▶ **Extract provided**:
• • •
No sooner had I reached the cover of the forest canopy did the groaning and growling thunder tear apart the cocoon of silence that I had been wrapped in as I hiked the last two miles alone. Now, a sense of fear set in. The sky had become much darker and the storm, according to "Mississippi" was only four miles away...then three miles...and two. I was so grateful that the storm held off until I was off of the open and desolate top of Spray Park. Every flare of lightning had me holding my breath and counting, "One Mississippi...Two Mississippi..." and every crackle of thunder made my heart race. One thing I noticed as different about being in a storm in the mountains is that the sound of thunder, while retaining the low grumble I was familiar with, had a specific sound of true electricity...a cracking, popping sound like when you place the red wire of jumping cables on the positive terminal of your car battery.
I prayed that evening....hard. I begged St. Philomena, whose feast day it was, to make the storm go away and to keep me and all those on and around the mountain safe. I don't remember how long the storm lasted, but it did move on. The sky lightened and I felt not even a drop of rain that day.
The guide book said, "from Cataract Valley Camp you will begin the seemingly long descent of 1.6 miles to the Carbon River below." That is where I was when the storm ended. The author wasn't joking when she said 'seemingly' long. That was the longest 1.6 miles I had ever hiked, especially with the knowledge that once I reached the Carbon River I still had 1.2 miles to go! At Cataract Creek, I stopped for water and to my surprise I happened upon an older couple who were doing the same. I was so happy to see other human beings, but I left not really considering our encounter a 'friendly' one. The woman spoke not a word and the man spoke plenty for the both of them. He ranted on and on about how, 'there was NO WAY that was only 8 miles from Mowich Lake,' (I agreed) He threw off his pack, kicked a few rocks and was too worked up to even sit down and relax before his final stretch. He acted out exactly what I was feeling inside and on top of it all, twilight had set in and it was getting dark fast.
• • •
▶ **Collected data**:

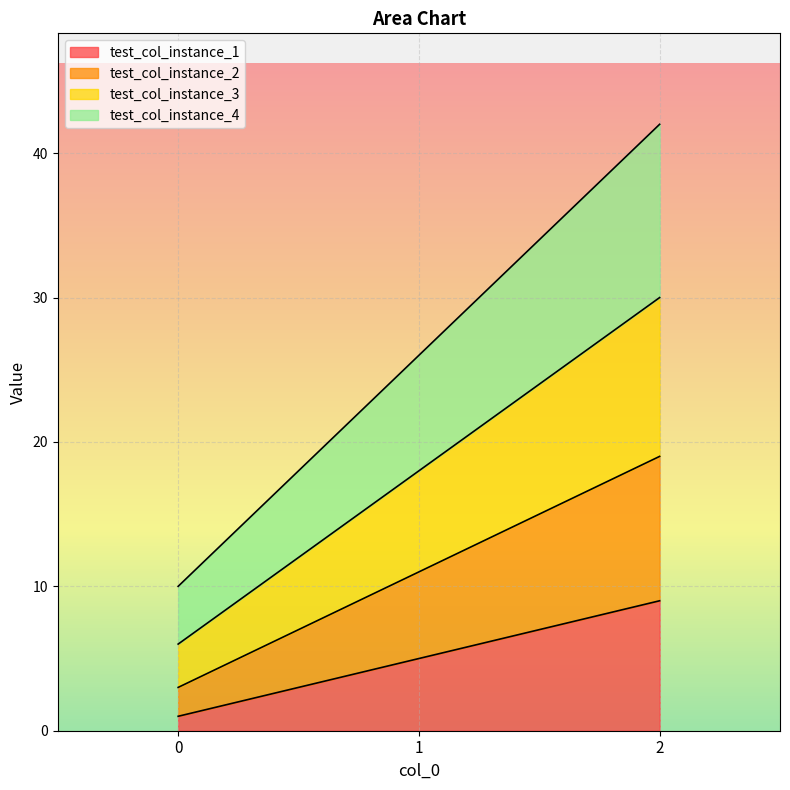

What are all the series names shown in the legend?

test_col_instance_1, test_col_instance_2, test_col_instance_3, test_col_instance_4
• • •
▶ **Instruction 1**:
From the hiking account above, extract the passage starting with "I prayed that" and going on through "rain that day.".
▶ **Instruction 2**:
Condense the paragraph of the hiking account that begins "The guide book said" into a short bulleted list of its main facts.

▶ **Task result 1**:
I prayed that evening....hard. I begged St. Philomena, whose feast day it was, to make the storm go away and to keep me and all those on and around the mountain safe. I don't remember how long the storm lasted, but it did move on. The sky lightened and I felt not even a drop of rain that day.

▶ **Task result 2**:
- The guide book described a "seemingly long descent" of 1.6 miles from Cataract Valley Camp to the Carbon River, and the storm ended while the narrator was on that stretch.
- It was the longest 1.6 miles the narrator had ever hiked, with 1.2 more miles still to go after reaching the Carbon River.
- At Cataract Creek, the narrator stopped for water and met an older couple who were doing the same.
- The woman said nothing. The man ranted that the distance could not possibly be only 8 miles from Mowich Lake, and the narrator agreed.
- He threw off his pack, kicked a few rocks and was too worked up to sit down before his final stretch, acting out what the narrator felt inside.
- The narrator did not consider the encounter friendly. Twilight had set in, and it was getting dark fast.